* _Task goal_
Which of the lines below include the word "cultura"? Pull each one out.

[Dataset entries]
----

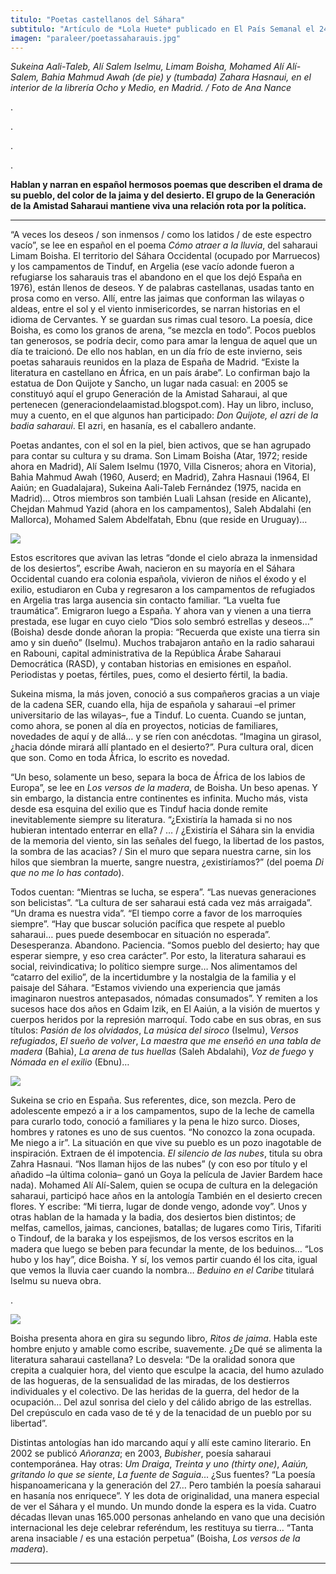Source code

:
 ```yaml
---
titulo: "Poetas castellanos del Sáhara"
subtitulo: "Artículo de *Lola Huete* publicado en El País Semanal el 24 de marzo de 2013. "
imagen: "paraleer/poetassaharauis.jpg"
---
```

_Sukeina Aali-Taleb, Alí Salem Iselmu, Limam Boisha, Mohamed Alí Alí-Salem,
Bahia Mahmud Awah (de pie) y (tumbada) Zahara Hasnaui, en el interior de la
librería Ocho y Medio, en Madrid. / Foto de Ana Nance_

.

.

.

.

**Hablan y narran en español hermosos poemas que describen el drama de su
pueblo, del color de la jaima y del desierto. El grupo de la Generación de la
Amistad Saharaui mantiene viva una relación rota por la política.**

* * *

“A veces los deseos / son inmensos / como los latidos / de este espectro
vacío”, se lee en español en el poema _Cómo atraer a la lluvia_, del saharaui
Limam Boisha. El territorio del Sáhara Occidental (ocupado por Marruecos) y
los campamentos de Tinduf, en Argelia (ese vacío adonde fueron a refugiarse
los saharauis tras el abandono en el que los dejó España en 1976), están
llenos de deseos. Y de palabras castellanas, usadas tanto en prosa como en
verso. Allí, entre las jaimas que conforman las wilayas o aldeas, entre el
sol y el viento inmisericordes, se narran historias en el idioma de
Cervantes. Y se guardan sus rimas cual tesoro. La poesía, dice Boisha, es
como los granos de arena, “se mezcla en todo”. Pocos pueblos tan generosos,
se podría decir, como para amar la lengua de aquel que un día te traicionó.
De ello nos hablan, en un día frío de este invierno, seis poetas saharauis
reunidos en la plaza de España de Madrid. “Existe la literatura en castellano
en África, en un país árabe”. Lo confirman bajo la estatua de Don Quijote y
Sancho, un lugar nada casual: en 2005 se constituyó aquí el grupo Generación
de la Amistad Saharaui, al que pertenecen
(generaciondelaamistad.blogspot.com). Hay un libro, incluso, muy a cuento, en
el que algunos han participado: _Don Quijote, el azri de la badia saharaui_.
El azri, en hasanía, es el caballero andante.

Poetas andantes, con el sol en la piel, bien activos, que se han agrupado
para contar su cultura y su drama. Son Limam Boisha (Atar, 1972; reside ahora
en Madrid), Alí Salem Iselmu (1970, Villa Cisneros; ahora en Vitoria), Bahia
Mahmud Awah (1960, Auserd; en Madrid), Zahra Hasnaui (1964, El Aaiún; en
Guadalajara), Sukeina Aali-Taleb Fernández (1975, nacida en Madrid)… Otros
miembros son también Luali Lahsan (reside en Alicante), Chejdan Mahmud Yazid
(ahora en los campamentos), Saleh Abdalahi (en Mallorca), Mohamed Salem
Abdelfatah, Ebnu (que reside en Uruguay)…

![](/imagenes/paraleer/bahia.jpg)

Estos escritores que avivan las letras “donde el cielo abraza la inmensidad
de los desiertos”, escribe Awah, nacieron en su mayoría en el Sáhara
Occidental cuando era colonia española, vivieron de niños el éxodo y el
exilio, estudiaron en Cuba y regresaron a los campamentos de refugiados en
Argelia tras larga ausencia sin contacto familiar. “La vuelta fue
traumática”. Emigraron luego a España. Y ahora van y vienen a una tierra
prestada, ese lugar en cuyo cielo “Dios solo sembró estrellas y deseos…”
(Boisha) desde donde añoran la propia: “Recuerda que existe una tierra sin
amo y sin dueño” (Iselmu). Muchos trabajaron antaño en la radio saharaui en
Rabouni, capital administrativa de la República Árabe Saharaui Democrática
(RASD), y contaban historias en emisiones en español. Periodistas y poetas,
fértiles, pues, como el desierto fértil, la badia.

Sukeina misma, la más joven, conoció a sus compañeros gracias a un viaje de
la cadena SER, cuando ella, hija de española y saharaui –el primer
universitario de las wilayas–, fue a Tinduf. Lo cuenta. Cuando se juntan,
como ahora, se ponen al día en proyectos, noticias de familiares, novedades
de aquí y de allá… y se ríen con anécdotas. “Imagina un girasol, ¿hacia dónde
mirará allí plantado en el desierto?”. Pura cultura oral, dicen que son. Como
en toda África, lo escrito es novedad.

“Un beso, solamente un beso, separa la boca de África de los labios de
Europa”, se lee en _Los versos de la madera_, de Boisha. Un beso apenas. Y
sin embargo, la distancia entre continentes es infinita. Mucho más, vista
desde esa esquina del exilio que es Tinduf hacia donde remite inevitablemente
siempre su literatura. “¿Existiría la hamada si no nos hubieran intentado
enterrar en ella? / … / ¿Existiría el Sáhara sin la envidia de la memoria del
viento, sin las señales del fuego, la libertad de los pastos, la sombra de
las acacias? / Sin el muro que separa nuestra carne, sin los hilos que
siembran la muerte, sangre nuestra, ¿existiríamos?” (del poema _Di que no me
lo has contado_).

Todos cuentan: “Mientras se lucha, se espera”. “Las nuevas generaciones son
belicistas”. “La cultura de ser saharaui está cada vez más arraigada”. “Un
drama es nuestra vida”. “El tiempo corre a favor de los marroquíes siempre”.
“Hay que buscar solución pacífica que respete al pueblo saharaui… pues puede
desembocar en situación no esperada”. Desesperanza. Abandono. Paciencia.
“Somos pueblo del desierto; hay que esperar siempre, y eso crea carácter”.
Por esto, la literatura saharaui es social, reivindicativa; lo político
siempre surge… Nos alimentamos del “catarro del exilio”, de la incertidumbre
y la nostalgia de la familia y el paisaje del Sáhara. “Estamos viviendo una
experiencia que jamás imaginaron nuestros antepasados, nómadas consumados”. Y
remiten a los sucesos hace dos años en Gdaim Izik, en El Aaiún, a la visión
de muertos y cuerpos heridos por la represión marroquí. Todo cabe en sus
obras, en sus títulos: _Pasión de los olvidados_, _La música del siroco_
(Iselmu), _Versos refugiados_, _El sueño de volver_, _La maestra que me
enseñó en una tabla de madera_ (Bahia), _La arena de tus huellas_ (Saleh
Abdalahi), _Voz de fuego_ y _Nómada en el exilio_ (Ebnu)…

![](/imagenes/paraleer/sukeina.jpg)

Sukeina se crio en España. Sus referentes, dice, son mezcla. Pero de
adolescente empezó a ir a los campamentos, supo de la leche de camella para
curarlo todo, conoció a familiares y la pena le hizo surco. Dioses, hombres y
ratones es uno de sus cuentos. “No conozco la zona ocupada. Me niego a ir”.
La situación en que vive su pueblo es un pozo inagotable de inspiración.
Extraen de él impotencia. _El silencio de las nubes_, titula su obra Zahra
Hasnaui. “Nos llaman hijos de las nubes” (y con eso por título y el añadido
–la última colonia– ganó un Goya la película de Javier Bardem hace nada).
Mohamed Alí Alí-Salem, quien se ocupa de cultura en la delegación saharaui,
participó hace años en la antología También en el desierto crecen flores. Y
escribe: “Mi tierra, lugar de donde vengo, adonde voy”. Unos y otras hablan
de la hamada y la badia, dos desiertos bien distintos; de melfas, camellos,
jaimas, canciones, batallas; de lugares como Tiris, Tifariti o Tindouf, de la
baraka y los espejismos, de los versos escritos en la madera que luego se
beben para fecundar la mente, de los beduinos… “Los hubo y los hay”, dice
Boisha. Y sí, los vemos partir cuando él los cita, igual que vemos la lluvia
caer cuando la nombra… _Beduino en el Caribe_ titulará Iselmu su nueva obra.

.

![](/imagenes/paraleer/limam.jpg)

Boisha presenta ahora en gira su segundo libro, _Ritos de jaima_. Habla este
hombre enjuto y amable como escribe, suavemente. ¿De qué se alimenta la
literatura saharaui castellana? Lo desvela: “De la oralidad sonora que
crepita a cualquier hora, del viento que esculpe la acacia, del humo azulado
de las hogueras, de la sensualidad de las miradas, de los destierros
individuales y el colectivo. De las heridas de la guerra, del hedor de la
ocupación… Del azul sonrisa del cielo y del cálido abrigo de las estrellas.
Del crepúsculo en cada vaso de té y de la tenacidad de un pueblo por su
libertad”.

Distintas antologías han ido marcando aquí y allí este camino literario. En
2002 se publicó _Añoranza_; en 2003, _Bubisher_, poesía saharaui
contemporánea. Hay otras: _Um Draiga_, _Treinta y uno (thirty one)_, _Aaiún,
gritando lo que se siente_, _La fuente de Saguia_... ¿Sus fuentes? “La poesía
hispanoamericana y la generación del 27… Pero también la poesía saharaui en
hasanía nos enriquece”. Y les dota de originalidad, una manera especial de
ver el Sáhara y el mundo. Un mundo donde la espera es la vida. Cuatro décadas
llevan unas 165.000 personas anhelando en vano que una decisión internacional
les deje celebrar referéndum, les restituya su tierra… “Tanta arena
insaciable / es una estación perpetua” (Boisha, _Los versos de la madera_).

* * *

----

* _Written answer_
para contar su cultura y su drama. Son Limam Boisha (Atar, 1972; reside ahora
mirará allí plantado en el desierto?”. Pura cultura oral, dicen que son. Como
belicistas”. “La cultura de ser saharaui está cada vez más arraigada”. “Un
Mohamed Alí Alí-Salem, quien se ocupa de cultura en la delegación saharaui,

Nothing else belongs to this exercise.